Monthly activity data for June also weaker on balance

Meanwhile, the monthly macro data for June came also in weaker than expected on balance, and confirmed that the supply side remains stronger than the demand side. The largest disappointment came from retail sales, with annual growth falling back to 2.0% yoy, following a pick-up to 3.7% in May (consensus: 3.4%). Monthly growth was even negative in seasonally adjusted terms, at -0.1% mom (May: 0.2%). On the supply side, industrial production came in a bit stronger than expected, at 5.3% yoy (consensus: 5.0%, May: 5.6%) and at 0.4% mom (seasonally adjusted, May: 0.3%). Fixed investment slowed in line with expectations to 3.9% yoy ytd (May: 4.0%), with private investment still stagnant but state-led investment growth also coming down in recent months. Property sector data (investment and home sales) remained deeply in contraction territory, once more confirming that the targeted measures being taken over the past months to stabilise the sector have not led to any meaningful improvement yet. The unemployment rate was stable at 5.0%, as expected.

PBoC on hold, as expected; weak data increase likelihood of more support

Just before the release of the Q2 GDP and June activity data, the PBoC left the 1-year policy rate for its medium-term lending facility unchanged at 2.50%. That was in line with consensus expectations including ours. Although we expect piecemeal monetary easing to continue, we think the PBoC is following a cautious approach in terms of timing, also taking into account FX considerations and the historically low profit margins of banks. We see some more room for mini policy rate cuts when we get closer to the first rate cut by the US Federal Reserve, which we expect to take place in September. We see room for further RRR cuts as well. Certainly after the release of the disappointing Q2 GDP data, we think the authorities will also come with further follow-up targeted (fiscal) stimulus measures to stabilise the property sector, support domestic demand and safeguard growth (with the 5% target for 2024 more ‘at risk’ now).

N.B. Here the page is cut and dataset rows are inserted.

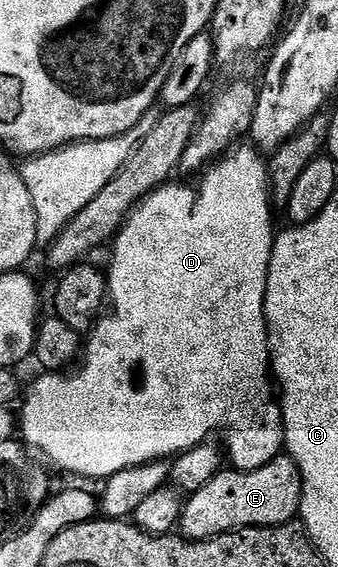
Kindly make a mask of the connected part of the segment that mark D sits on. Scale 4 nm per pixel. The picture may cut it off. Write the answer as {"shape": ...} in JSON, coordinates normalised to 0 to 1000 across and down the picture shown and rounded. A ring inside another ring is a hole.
{"shape":[[[692,261],[604,307],[609,312],[598,316],[583,340],[559,326],[491,323],[441,342],[396,369],[388,381],[370,388],[370,399],[328,427],[334,453],[317,473],[322,497],[317,550],[263,582],[246,608],[246,635],[204,656],[124,656],[118,660],[124,665],[77,693],[71,688],[68,705],[59,709],[62,728],[56,721],[59,776],[89,794],[112,792],[151,818],[172,820],[186,832],[231,834],[240,841],[257,841],[254,845],[320,845],[370,825],[438,820],[444,813],[500,810],[547,799],[598,780],[615,780],[630,771],[627,764],[651,760],[654,750],[669,757],[660,785],[686,825],[716,831],[763,827],[834,804],[843,792],[843,748],[828,713],[814,705],[811,681],[802,677],[796,586],[784,568],[790,478],[814,423],[814,402],[808,404],[814,363],[802,353],[787,279],[757,261],[713,261]]]}

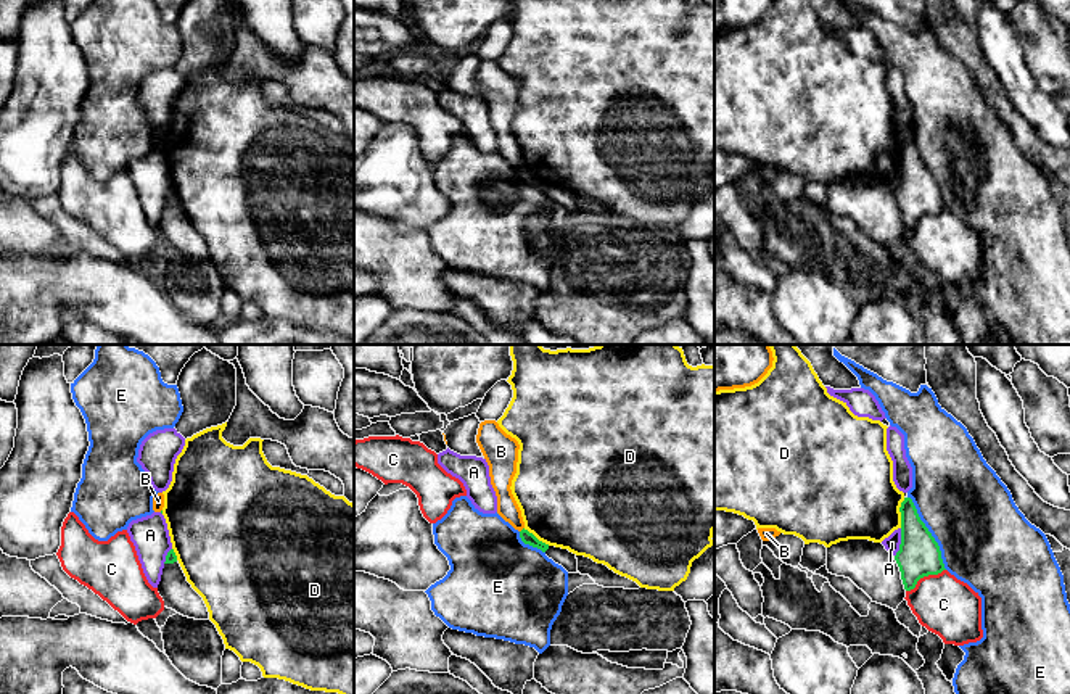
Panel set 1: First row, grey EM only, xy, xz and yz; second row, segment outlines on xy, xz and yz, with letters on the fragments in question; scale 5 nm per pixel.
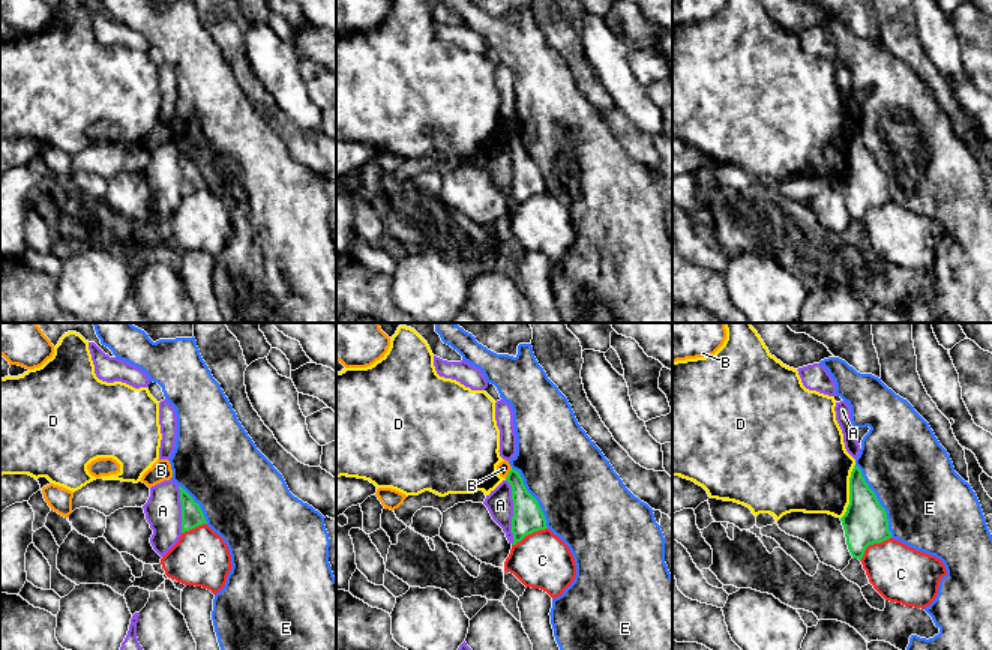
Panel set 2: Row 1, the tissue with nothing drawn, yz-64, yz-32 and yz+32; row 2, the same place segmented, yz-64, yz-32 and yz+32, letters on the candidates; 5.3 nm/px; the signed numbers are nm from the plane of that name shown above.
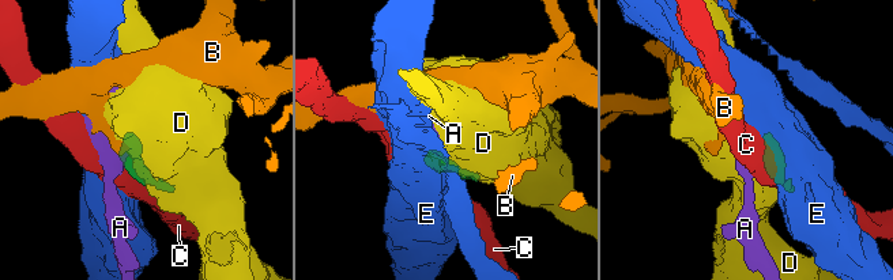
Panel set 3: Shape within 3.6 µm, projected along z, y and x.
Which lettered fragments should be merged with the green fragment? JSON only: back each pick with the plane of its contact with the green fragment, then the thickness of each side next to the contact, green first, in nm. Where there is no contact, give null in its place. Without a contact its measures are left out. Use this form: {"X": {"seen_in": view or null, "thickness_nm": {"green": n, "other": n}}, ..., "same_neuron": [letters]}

Third Plenum is more about structural reforms than about short-term stabilisation measures

This week, from 15-18 July, the CCP top will meet for the Third Plenum, a once in a five-year policy meeting that focuses on structural reforms. As was communicated earlier, central topic will be Xi’s prevailing strategy of modernisation, high-tech development and productivity. That suggests that the ‘production side’ will be the key focus, although fiscal/tax, housing and welfare state reforms and private sector development may also be on the menu.

What about measures to strengthening the demand side? One should keep in mind, that the Third Plenum typically concentrates on structural reforms, and not on short-term stimulus/stabilisation packages (these are discussed in other meetings, for instance in the State Council). That said, some of the reforms that may be discussed may also bring some relief over time to the key current drags: the ongoing property downturn, distress at several local governments, weak consumer confidence and subdued domestic demand. Think for example of a further easing of the hukou (household registration) system to support urbanisation, a gradual build-up of the social welfare system, or reforms that would bring some relief to distressed local governments and/or property developers. While these are unlikely to result in immediate game-changes, they may shift sentiment somewhat, partly given that general expectations for more policy support have been quite low so far.